There are alternatives to dropping out of high school. For instance, you could home-school her. There are also online high schools that you could investigate. If the other parent objects to this plan, you will have an uphill job convincing a judge that cutting short her education is a good long term plan for this child.
As Ms. Phillips indicates, there are better options available than quitting school for good. More information is needed. What "career" would require quitting school altogether? What if this career doesn't work out (they often don't...). Many child actors, for instance, receive instruction on the set, even going on to college. Models have tutors, etc.
It is hard to think of any career where you could not continue her education. This is not just a legal requirement, but for her general welfare and betterment. You do not want her ignorant and lagging behind her peers, blaming you for her lack of understanding of the world later in life.
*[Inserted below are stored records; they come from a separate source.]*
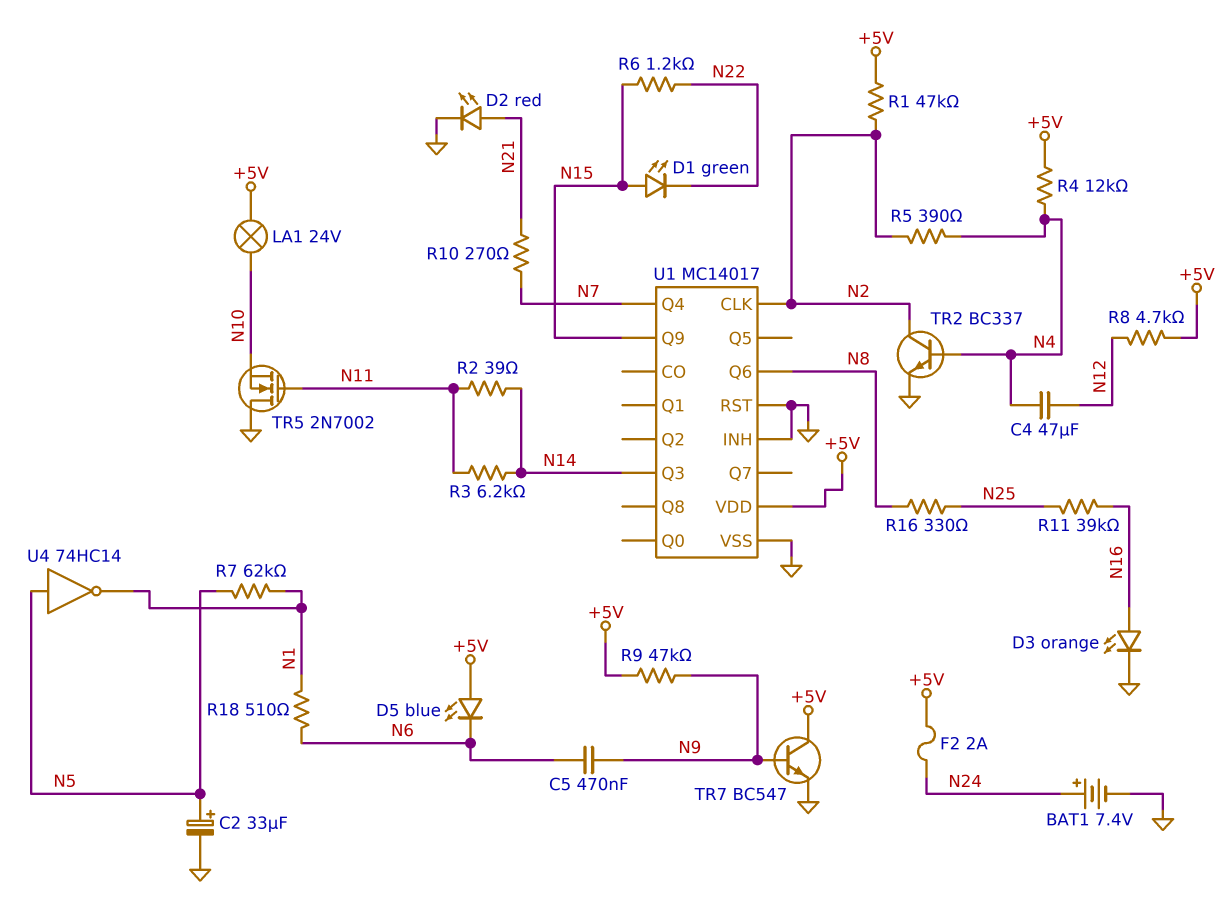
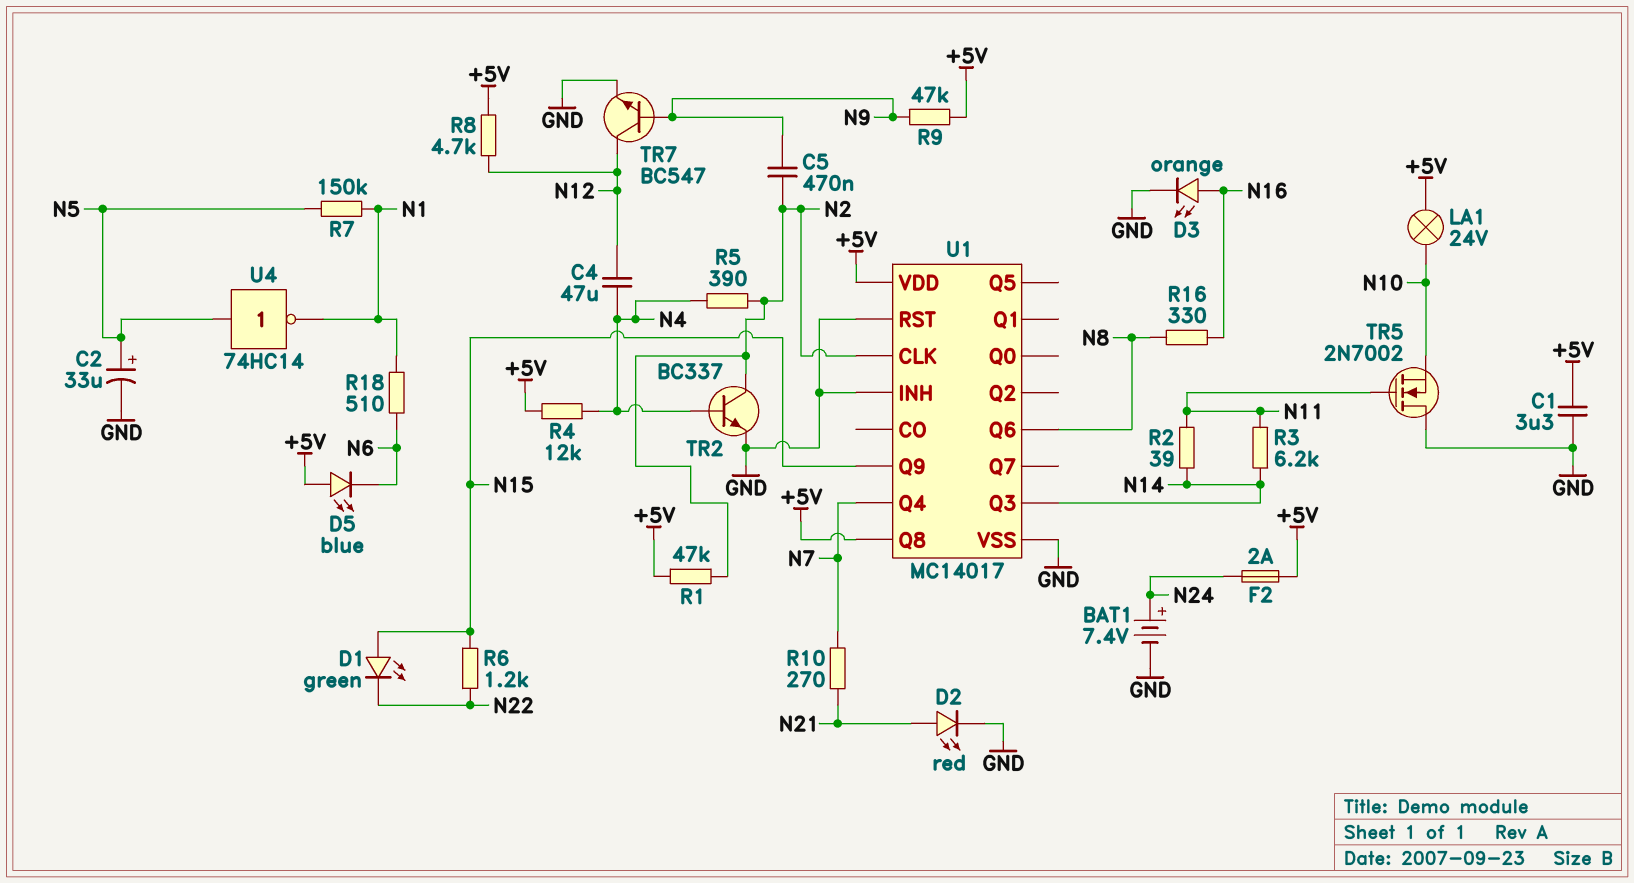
C1: none -> 3.3uF (+5V, GND)
C5: 470nF (N6, N9) -> 470nF (N2, N9)
R7: 62k (N1, N5) -> 150k (N1, N5)
R11: 39k (N16, N25) -> none
R16: 330 (N8, N25) -> 330 (N8, N16)
TR7: NPN BC547 (B N9, C +5V, E GND) -> NPN BC547 (B N9, C N12, E GND)
U1 pin Q8: none -> +5V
The knowledge a child gains in the three years of high school you are seeking to deprive her of - math, science, history, world affairs - could make the difference in whether she is capable of fully participating in society or depending on Twitter posts for her understanding of the world.
In such a career, she must have an agent. Unless that's you, they should know.
If you want informed responses, you must post relevant facts. Like what career. I notice you still have not said. Actor? Athlete? Musician? It makes a difference.
All of Ms. Straus’ responses posted on Avvo are intended as helpful information, based solely upon the facts stated in the question, and are not to be relied upon as a full or complete legal opinion. It may not be what you wished to hear, and it does not create an attorney-client relationship. Ms. Straus has been licensed to practice law in California for 33 years. Ms. Straus regrets that she does not provide follow up free advice via email. Good luck.
First, understand the starting point or legal assumption, the law requires a child from ages 6 - 18 to attend school. That is the period of compulsory attendance. The question becomes, is what you are planning qualify for any of the exceptions. That is the core question but since you didn't share any facts, there is no way for anyone to say. All we can say is to meet with a lawyer in your area to discuss the specifics.
What is a non-starter is simply withdrawing her and not educating her at all. Doesn't matter how smart she is or how old you think her soul may be. CA, for it is worth, because of the entertainment industry, has one of the better crafted laws on non-traditional primary and secondary education (there are leave of absences, work release permits, home schooling, part time. etc). She will need to participate, in some manner, in an recognized educational alternative. If you simply withdraw her, then you start running afoul of truancy issues, child protective services eventually gets involved, if there is another parent who does not agree, then family court gets involved.
You could look into homeschooling. Either joining a homeschool or registration for your own homeschool. If you choose to homeschool, then your daughter could still graduate from high school.